Elegant Graffiti


CMM cropped

I’m surrounded by graffiti. There’s no escape. While I want to document it, I’m wary of praising it. This giant decal art work that appeared on the side of my neighborhood strip club, the Dancing Bare, caught my eye a couple of weeks back. It was slapped on the wall that faces the Trimet Max train tracks by an anonymous source. Most graffiti is created anonymously or it might be easier for those who create it to get in big trouble.  It occurred to me that if people needed to deface buildings it might be appreciated a bit more if it were done in an artistic manner.  This one screams art. The bearded dude is a painter holding a palette and brushes.  Artist imitating art.  It could very well be a deep statement pasted on the wall of a strip club.

Elegant graffiti est shot

When I consider the rest of the wall, I see an ad for Bud Light, bolder, letter type spray painted squiggles as well as some painted sections covering up past graffiti and I had to consider which image I could live with more because there’s no way a blank wall can exist for long in Portland without someone wanting to spray paint squiggles on it or display advertising.
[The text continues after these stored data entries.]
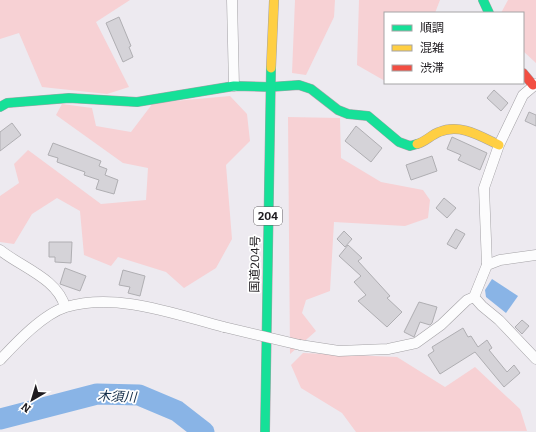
<svg xmlns="http://www.w3.org/2000/svg" width="536" height="432" viewBox="0 0 536 432" font-family="Bitter,'Noto Sans JP',serif">
<rect width="100%" height="100%" fill="#edeaf0"/>
<g fill="#f7d1d4">
<polygon points="0,0 130,0 96,22 129,87 107,94 42,87 19,33 0,39"/>
<polygon points="295,0 335,0 334,17 306,75 292,73"/>
<polygon points="359,0 440,0 435,13 385,13 385,81 357,65"/>
<polygon points="508,0 536,0 536,63 523,51 523,13 501,13"/>
<polygon points="230,96 247,114 250,141 226,165 232,239 216,268 184,288 166,272 118,257 111,266 84,255 80,211 57,198 32,214 14,244 0,242 0,196 19,183 14,164 28,150 101,204 146,200 148,168 123,163 56,115 62,104 92,108 96,126 131,132 153,103"/>
<polygon points="288,117 340,118 341,158 381,182 423,190 430,200 428,218 405,226 334,222 330,291 306,300 302,313 316,331 290,354"/>
<polygon points="303,353 397,357 445,387 475,367 520,409 527,431 356,432 342,413 301,388 291,365"/>
</g>
<polygon fill="#89b4e6" points="492,279 518,296 506,313 486,297 485,290"/>
<g fill="none" stroke-linecap="round" stroke-linejoin="round">
<polyline stroke="#89b4e6" stroke-width="21" points="0,419 97,394 139,395 177,411 204,432"/>
</g>
<g fill="#d5d3d8" stroke="#afaeb2">
<polygon points="119,17 131,46 129,47 133,57 123,62 106,23"/>
<polygon points="494,90 508,103 501,111 487,98"/>
<polygon points="529,112 536,115 536,126 525,121"/>
<polygon points="12,123 21,135 0,151 0,132"/>
<polygon points="356,126 382,148 371,162 345,141"/>
<polygon points="452,137 487,153 480,170 458,160 461,155 447,149"/>
<polygon points="53,143 101,161 99,166 107,169 105,175 118,180 114,194 96,189 99,180 84,175 85,172 57,162 58,158 48,155"/>
<polygon points="432,156 437,171 411,180 406,165"/>
<polygon points="444,198 456,208 447,218 436,208"/>
<polygon points="456,229 465,234 456,249 447,244"/>
<polygon points="344,231 352,239 345,247 337,239"/>
<polygon points="49,242 72,242 71,263 55,262 55,257 49,257"/>
<polygon points="348,245 362,258 358,261 390,296 387,298 402,312 387,327 358,301 366,295 354,282 361,276 339,256"/>
<polygon points="65,268 86,276 80,291 60,284"/>
<polygon points="123,270 145,276 140,296 128,293 130,287 119,285"/>
<polygon points="419,302 437,307 432,323 430,325 420,322 414,337 404,332"/>
<polygon points="522,320 529,326 522,334 515,327"/>
<polygon points="463,328 468,337 471,336 478,347 487,340 492,348 489,350 507,372 514,365 520,373 504,387 475,352 440,374 428,355 434,351 432,347"/>
</g>
<g fill="none" stroke-linecap="round" stroke-linejoin="round">
<defs>
<g id="street">
<polyline points="232,0 234,86"/>
<polyline points="536,84 523,95 499,145 484,188 487,265 474,297 482,306 499,320 536,359"/>
<path d="M 0,250 C 21,267 58,279 65,307"/>
<polyline points="487,265 500,260 536,255"/>
<polyline points="300,345 339,351 388,349 416,343 441,325 467,300 474,297"/>
<path d="M 0,360 C 16,343 43,314 66,307 C 117,292 174,314 224,327"/>
</g>
<g id="fast">
<polyline points="483,0 489,13"/>
<polyline points="0,107 7,103 69,98 137,102 234,86 270,87 299,85 311,89 338,110 348,114 368,116 399,142 410,146 417,144"/>
<polyline points="265,432 271,68"/>
</g>
<g id="slow">
<polyline points="271,68 274,0"/>
<path d="M 417,144 C 425,142 431,135 439,132 C 460,123 480,136 499,145"/>
</g>
<polyline id="jam" points="523,73 533,85"/>
</defs>
<use href="#street" stroke="#a4a2a6" stroke-width="11"/>
<use href="#fast" stroke="#a4a2a6" stroke-width="10"/>
<use href="#slow" stroke="#a4a2a6" stroke-width="10"/>
<use href="#jam" stroke="#a4a2a6" stroke-width="10"/>
<use href="#street" stroke="#fcfcfd" stroke-width="10"/>
<use href="#fast" stroke="#16e098" stroke-width="9"/>
<use href="#slow" stroke="#ffcf43" stroke-width="9"/>
<use href="#jam" stroke="#f24e42" stroke-width="9"/>
<defs>
<polyline id="street-bridge" points="224,327 300,345"/>
</defs>
<use href="#street-bridge" stroke="#a4a2a6" stroke-width="11" stroke-linecap="butt"/>
<use href="#street-bridge" stroke="#fcfcfd" stroke-width="10"/>
</g>
<g text-anchor="middle" stroke-width="3.5" stroke-linejoin="round" paint-order="stroke">
<rect fill="#fff" stroke="#625f62" stroke-width="1" x="254" y="207" width="28" height="18" rx="3"/>
<g font-size="11" font-weight="bold" fill="#1e1b1f">
<text x="268" y="220">204</text>
</g>
<g font-size="12" fill="#1e1b1f" stroke="#fff">
<text transform="translate(255 264) rotate(-89)" y="4">国道204号</text>
</g>
<g font-size="13" font-style="italic" fill="#122c48" stroke="#fff">
<text transform="translate(117 396) rotate(2)" y="5">木須川</text>
</g>
</g>
<rect x="384" y="12" width="140" height="72" fill="#ffffff" stroke="#a5a4a5"/>
<rect x="392" y="25" width="20" height="6" fill="#16e098" stroke="#a5a4a5"/>
<text x="420" y="32" font-size="12" fill="#1e1b1f">順調</text>
<rect x="392" y="45" width="20" height="6" fill="#ffcf43" stroke="#a5a4a5"/>
<text x="420" y="52" font-size="12" fill="#1e1b1f">混雑</text>
<rect x="392" y="65" width="20" height="6" fill="#f24e42" stroke="#a5a4a5"/>
<text x="420" y="72" font-size="12" fill="#1e1b1f">渋滞</text>
<g transform="translate(32 400) rotate(218)" stroke="#ffffff" stroke-width="3" paint-order="stroke">
<path d="M0-3L7 15L0 10L-7 15Z" fill="#1e1b1f"/>
<text y="-6" font-size="11" font-weight="bold" text-anchor="middle" fill="#1e1b1f">N</text>
</g>
</svg>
I considered who the figure in the picture was. He resembled a pumped up Charlton Heston playing a combination of a Moses character who decided to retire after delivering the tablets and parting the sea to take up painting and then ended up looking more like Michelangelo. Anyone young enough to not have a feel for who Charlton Heston was, well there was a time when he had cool roles in movies like Omega Man and a couple of the old Planet of the Apes films. He shouldn’t be remembered solely as the crazy old coot who stumped for the N.R.A. talking about how we’ll have to pry the gun out of his cold dead hands before anyone messes with the 2nd amendment. Such a memory for that might also be murky. He’s been dead a while.

There’s an endless cycle of decorating and redecorating the neighborhood. Charlton Moses Michelangelo is already in the process of being peeled off the wall. This style of graffiti might be appealing (pun intended and unintended) compared to other forms but it may be harder to remove much less paint over. And really there should be no tolerance for graffiti of any kind. Regardless of the skill level or technique it’s still vandalism. Get there early to catch the first form of this constant flux.

CMM cropped 2

My apologies to Mrs. Yuckmow (the third grade teacher of Pittsburgh Orbit blogger Will Simmons) for starting a sentence with the word “and.”